John Angier died in prayer, after several days' illness, 1 September 1677, and was buried at Denton, his funeral being attended by a great concourse of people.

==Writings==
The only work bearing John Angier's name is An Helpe to Better Hearts for Better Times, London, 1647, consisting of sermons preached in 1638. Another work has been attributed to him, and Robert Halley holds it to be his, a tract. Its content relates to the incidents of the civil war in Lancashire.

==Family==
His first wife, a pious and sickly woman, died in December 1642, leaving him a son and two daughters. By her deathbed suggestion Angier, a year later, married Margaret Mosley, of Ancoats, whose family were of great local consideration, and held the lordship of the manor of Manchester. They were married in 1643 'very publicly in Manchester church, in the heat of the wars, which was noticed as an act of faith in them both.' She died in 1675.

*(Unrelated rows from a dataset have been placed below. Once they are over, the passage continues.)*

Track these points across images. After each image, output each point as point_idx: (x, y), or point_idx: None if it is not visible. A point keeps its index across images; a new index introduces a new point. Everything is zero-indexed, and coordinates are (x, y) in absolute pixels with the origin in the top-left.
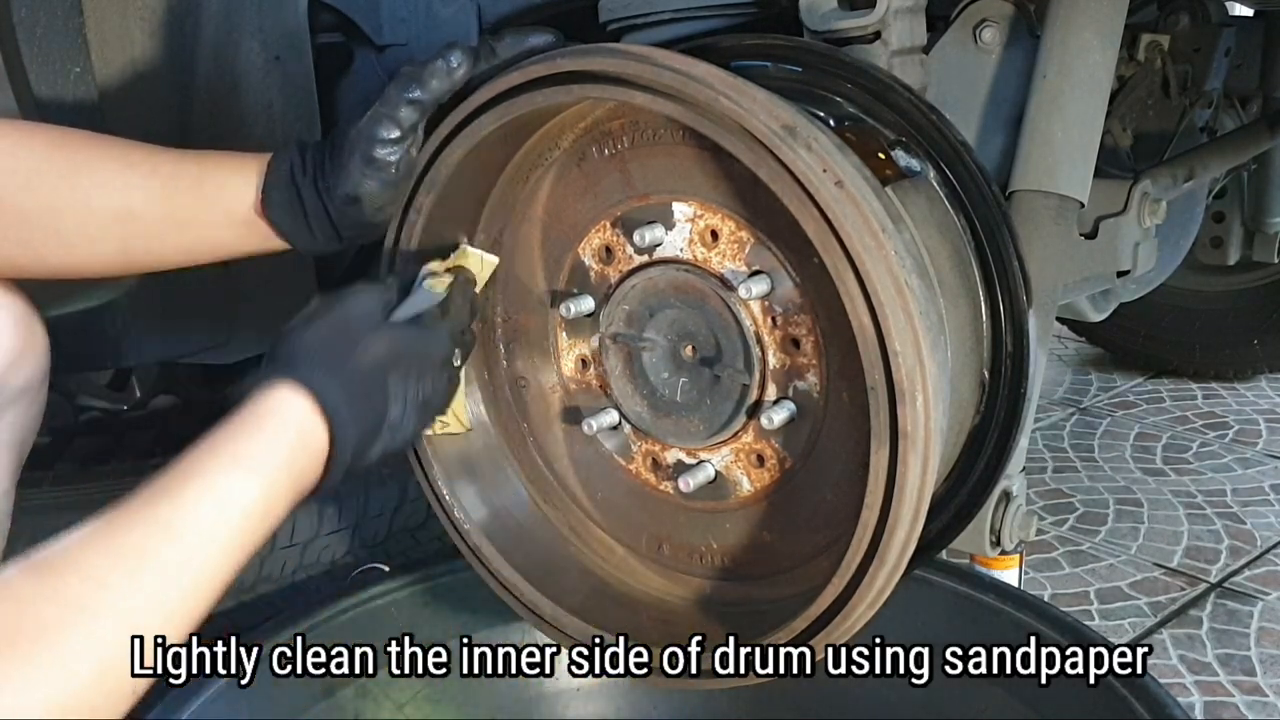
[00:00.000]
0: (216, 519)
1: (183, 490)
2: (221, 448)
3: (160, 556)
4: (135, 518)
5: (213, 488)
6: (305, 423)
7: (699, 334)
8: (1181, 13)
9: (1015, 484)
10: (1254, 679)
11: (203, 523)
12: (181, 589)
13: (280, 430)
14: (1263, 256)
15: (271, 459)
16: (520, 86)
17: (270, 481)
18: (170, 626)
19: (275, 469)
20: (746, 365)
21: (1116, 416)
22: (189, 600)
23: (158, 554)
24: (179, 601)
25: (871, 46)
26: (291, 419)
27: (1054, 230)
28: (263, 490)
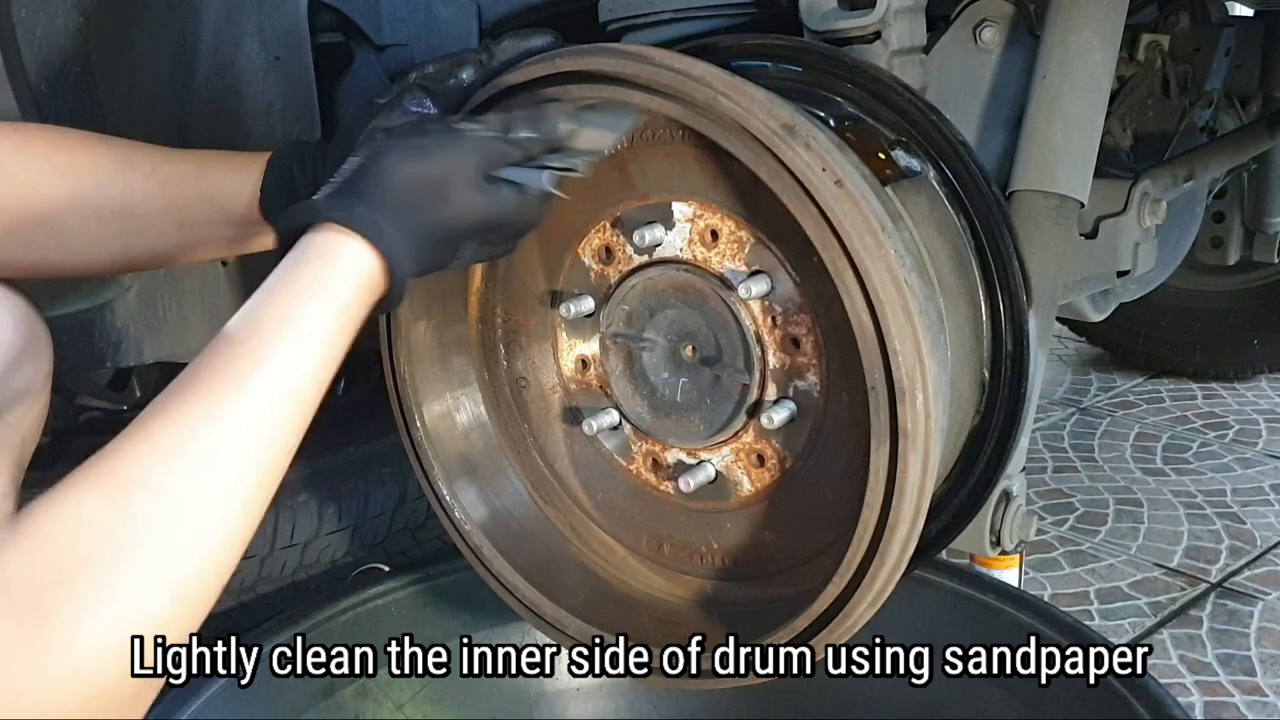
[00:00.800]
0: (286, 401)
1: (250, 374)
2: (290, 319)
3: (231, 459)
4: (200, 409)
5: (283, 369)
6: (370, 278)
7: (699, 334)
8: (1181, 13)
9: (1015, 484)
10: (1254, 679)
11: (273, 407)
12: (250, 484)
13: (346, 292)
14: (1263, 256)
15: (335, 324)
16: (519, 86)
17: (334, 347)
18: (242, 526)
19: (339, 334)
20: (746, 365)
21: (1116, 416)
22: (258, 493)
23: (229, 457)
24: (245, 500)
25: (871, 46)
26: (357, 276)
27: (1054, 230)
28: (327, 360)
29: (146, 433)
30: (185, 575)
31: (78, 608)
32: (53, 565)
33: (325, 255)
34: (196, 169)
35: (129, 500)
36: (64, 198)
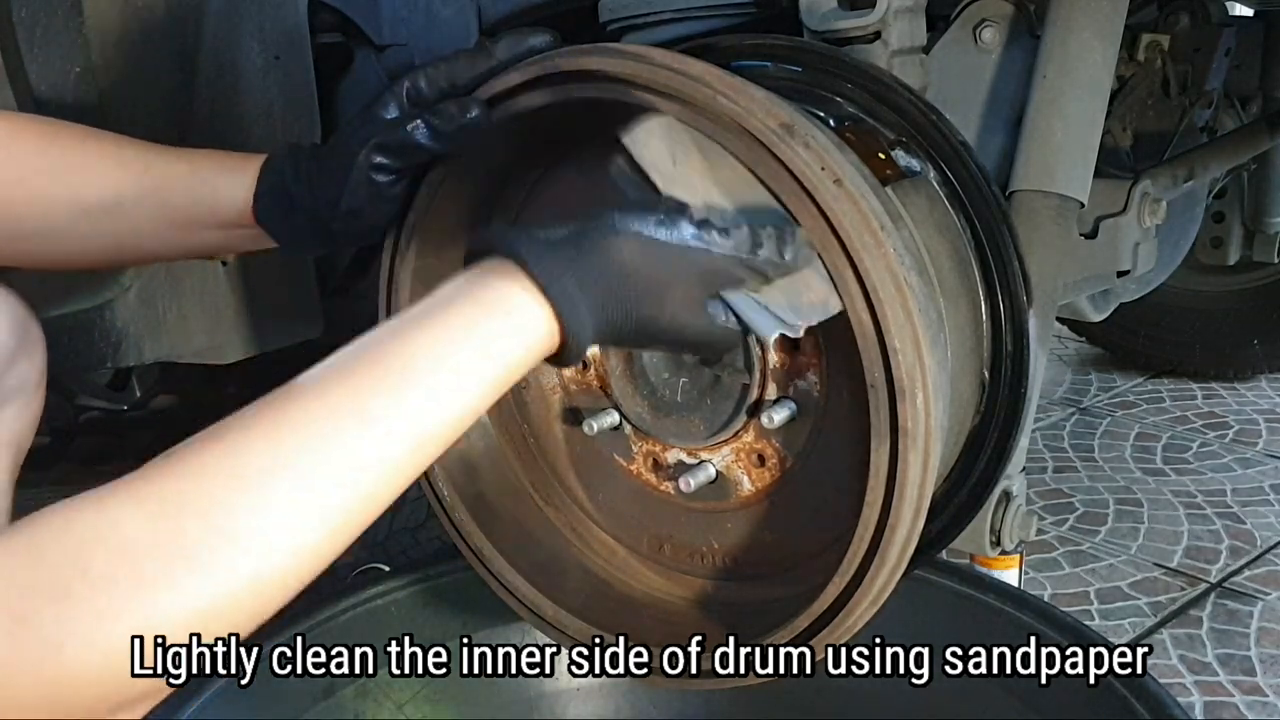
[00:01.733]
0: (406, 449)
1: (383, 419)
2: (446, 362)
3: (318, 511)
4: (298, 437)
5: (416, 414)
6: (540, 355)
7: None
8: (1181, 13)
9: (1015, 484)
10: (1254, 679)
11: (390, 451)
12: (325, 538)
13: (516, 360)
14: (1263, 256)
15: (489, 391)
16: (518, 86)
17: (475, 410)
18: (300, 577)
19: (485, 398)
20: (746, 364)
21: (1116, 416)
22: (330, 547)
23: (316, 508)
24: (314, 553)
25: (871, 46)
26: (534, 352)
27: (1054, 230)
28: (463, 421)
29: (227, 450)
30: (212, 615)
31: (79, 624)
32: (62, 575)
33: (509, 313)
34: (190, 169)
35: (175, 525)
36: (54, 192)
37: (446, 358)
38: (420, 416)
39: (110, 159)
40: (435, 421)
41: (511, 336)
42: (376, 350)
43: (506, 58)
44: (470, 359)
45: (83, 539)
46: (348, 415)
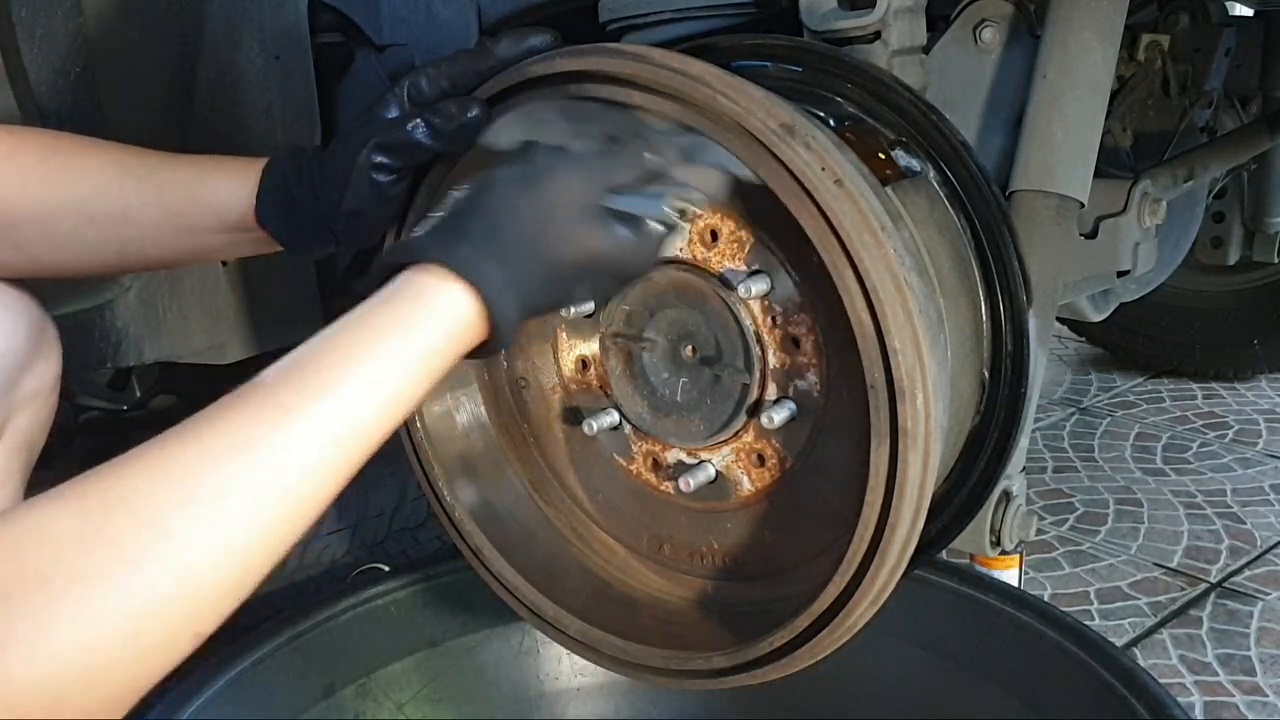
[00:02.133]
0: (328, 450)
1: (298, 408)
2: (361, 353)
3: (241, 503)
4: (228, 439)
5: (335, 413)
6: (465, 325)
7: (699, 334)
8: (1181, 13)
9: (1015, 484)
10: (1254, 679)
11: (310, 455)
12: (257, 534)
13: (434, 339)
14: (1263, 256)
15: (413, 375)
16: (518, 86)
17: (399, 401)
18: (236, 578)
19: (414, 385)
20: (746, 365)
21: (1116, 416)
22: (265, 546)
23: (239, 500)
24: (245, 551)
25: (871, 46)
26: (451, 323)
27: (1054, 230)
28: (392, 412)
29: (153, 453)
30: (147, 614)
31: (17, 626)
32: (6, 576)
33: (418, 297)
34: (193, 175)
35: (106, 520)
36: (58, 202)
37: (360, 351)
38: (339, 414)
39: (112, 166)
40: (357, 415)
41: (428, 318)
42: (304, 355)
43: (507, 57)
44: (382, 351)
45: (16, 539)
46: (270, 415)
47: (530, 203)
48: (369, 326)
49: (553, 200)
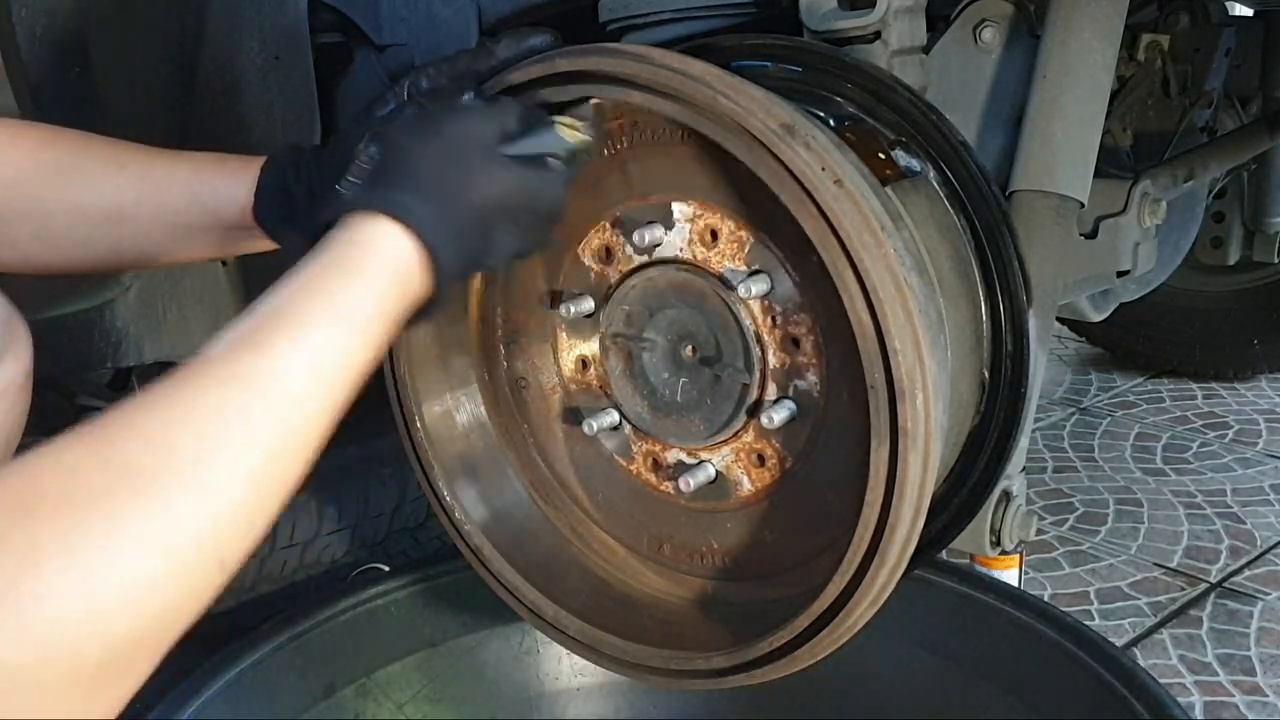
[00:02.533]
0: (309, 379)
1: (271, 344)
2: (315, 293)
3: (243, 424)
4: (212, 375)
5: (306, 343)
6: (405, 265)
7: (699, 334)
8: (1181, 13)
9: (1015, 484)
10: (1254, 679)
11: (294, 384)
12: (263, 456)
13: (379, 274)
14: (1263, 256)
15: (369, 309)
16: (518, 86)
17: (366, 333)
18: (255, 499)
19: (371, 320)
20: (746, 365)
21: (1116, 416)
22: (272, 471)
23: (240, 421)
24: (252, 473)
25: (871, 46)
26: (391, 260)
27: (1054, 230)
28: (360, 343)
29: (151, 393)
30: (175, 535)
31: (38, 555)
32: (21, 505)
33: (356, 240)
34: (190, 172)
35: (117, 448)
36: (52, 198)
37: (316, 289)
38: (312, 345)
39: (108, 163)
40: (329, 345)
41: (374, 258)
42: (268, 300)
43: (507, 57)
44: (337, 288)
45: (33, 470)
46: (248, 354)
47: (439, 144)
48: (317, 271)
49: (460, 146)
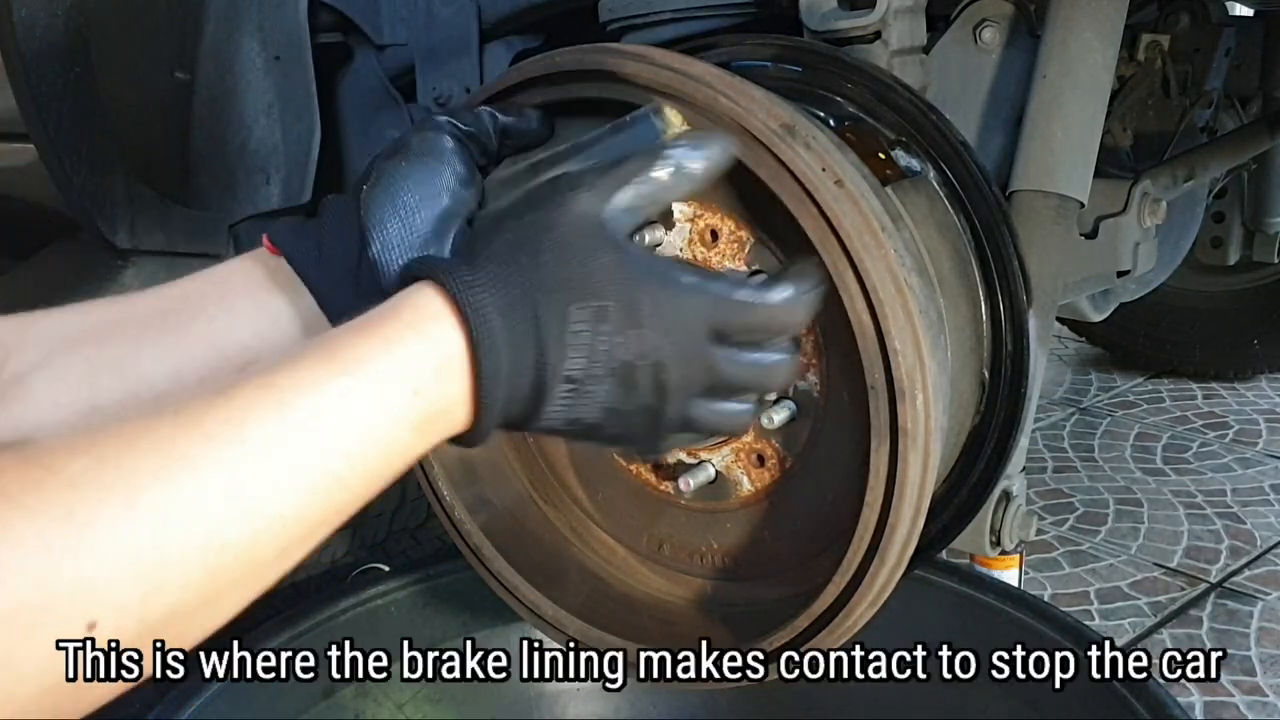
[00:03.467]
0: (229, 508)
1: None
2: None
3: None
4: (194, 422)
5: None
6: (438, 363)
7: None
8: (1182, 13)
9: (1015, 484)
10: (1254, 679)
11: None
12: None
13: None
14: (1263, 256)
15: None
16: (518, 85)
17: (352, 451)
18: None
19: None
20: None
21: (1116, 416)
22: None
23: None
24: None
25: (872, 46)
26: (418, 358)
27: (1054, 230)
28: (340, 465)
29: (145, 424)
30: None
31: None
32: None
33: (402, 316)
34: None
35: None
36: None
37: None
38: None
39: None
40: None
41: (408, 344)
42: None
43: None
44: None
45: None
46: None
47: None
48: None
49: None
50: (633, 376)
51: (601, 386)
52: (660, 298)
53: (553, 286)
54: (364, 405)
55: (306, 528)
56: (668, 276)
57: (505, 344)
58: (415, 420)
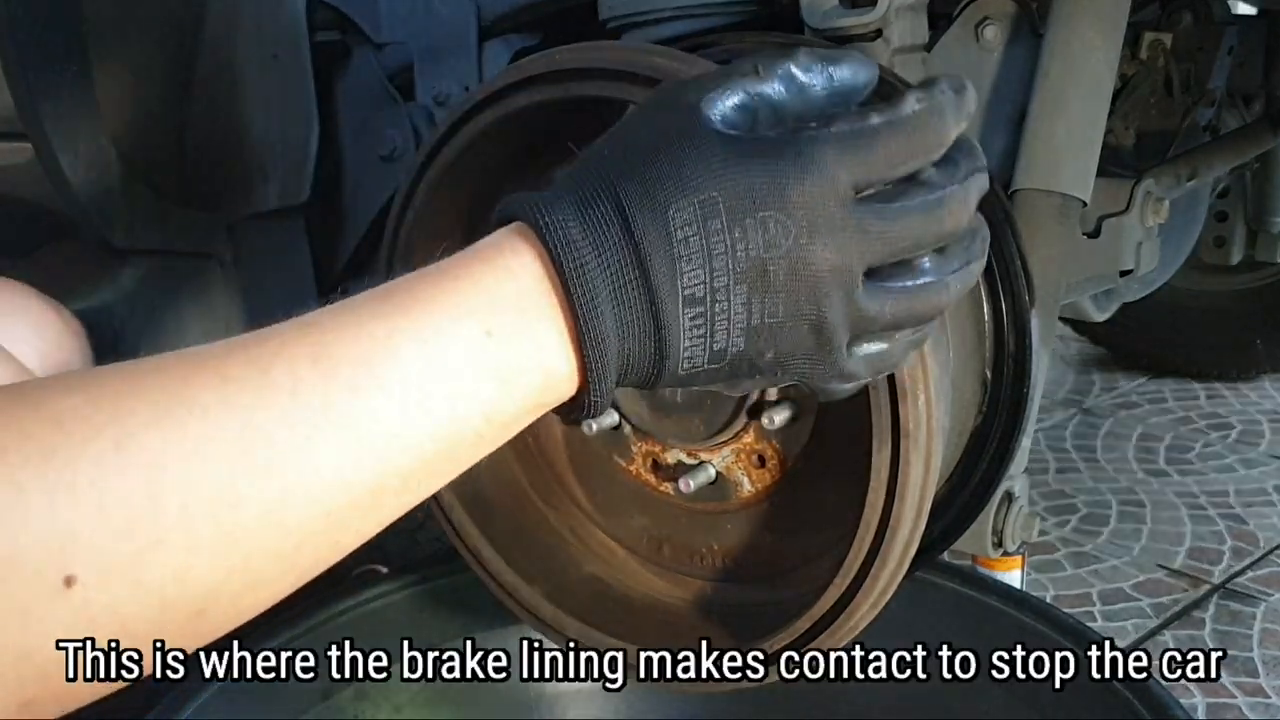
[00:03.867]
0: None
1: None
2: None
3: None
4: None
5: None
6: (517, 298)
7: None
8: (1184, 11)
9: (1017, 485)
10: (1257, 680)
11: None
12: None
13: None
14: (1266, 256)
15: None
16: (518, 84)
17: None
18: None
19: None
20: None
21: (1119, 417)
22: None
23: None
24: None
25: (873, 44)
26: (493, 291)
27: (1056, 229)
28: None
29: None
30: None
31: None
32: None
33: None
34: None
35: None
36: None
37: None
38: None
39: None
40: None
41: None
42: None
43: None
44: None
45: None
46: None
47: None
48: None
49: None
50: (768, 276)
51: (734, 299)
52: (774, 169)
53: (643, 189)
54: (417, 351)
55: (352, 495)
56: (778, 144)
57: (598, 268)
58: (493, 367)
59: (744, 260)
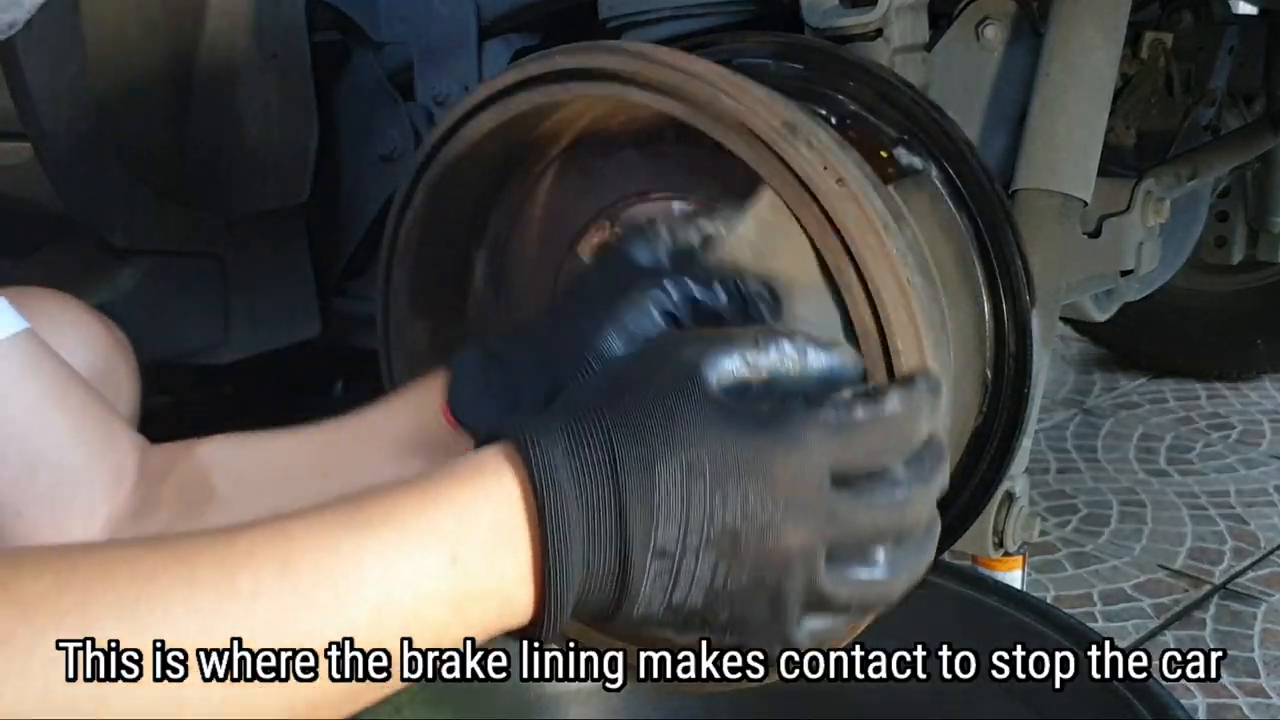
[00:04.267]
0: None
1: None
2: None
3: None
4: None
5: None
6: (495, 529)
7: None
8: (1185, 10)
9: (1018, 485)
10: (1257, 680)
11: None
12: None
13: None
14: (1266, 256)
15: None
16: (518, 84)
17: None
18: None
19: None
20: None
21: (1120, 417)
22: None
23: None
24: None
25: (873, 44)
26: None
27: (1057, 229)
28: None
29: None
30: None
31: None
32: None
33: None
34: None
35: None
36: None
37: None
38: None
39: (312, 473)
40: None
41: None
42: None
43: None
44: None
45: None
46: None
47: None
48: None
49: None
50: (739, 544)
51: (702, 560)
52: (762, 444)
53: (635, 439)
54: (381, 574)
55: (292, 708)
56: (768, 421)
57: (577, 510)
58: (451, 596)
59: (719, 525)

Angier's own daughter, by his desire, was betrothed to Oliver Heywood, a month before their marriage in Denton chapel in 1655, and after the final ceremony he entertained about a hundred guests at his table, for he said he loved to have a marriage like a marriage. Heywood later published his father-in-law’s biography.

John Angier's son, also named John, was born at Boston in 1629, and, like his father, went to Emmanuel College, Cambridge. His studies, however, were so unsatisfactory that, when in 1657 he applied for ordination, 'he was approved for parts and ability,' but it was thought fitting that he should make public acknowledgment of the errors of his youth. He was appointed to Ringley Chapel, but moved to Lincolnshire, where he was resident at the time of his father's death. He married Hannah Aspinall, daughter of William Aspinall; she died in 1699.

Samuel Angier, presbyterian minister, was nephew of John Angier the elder.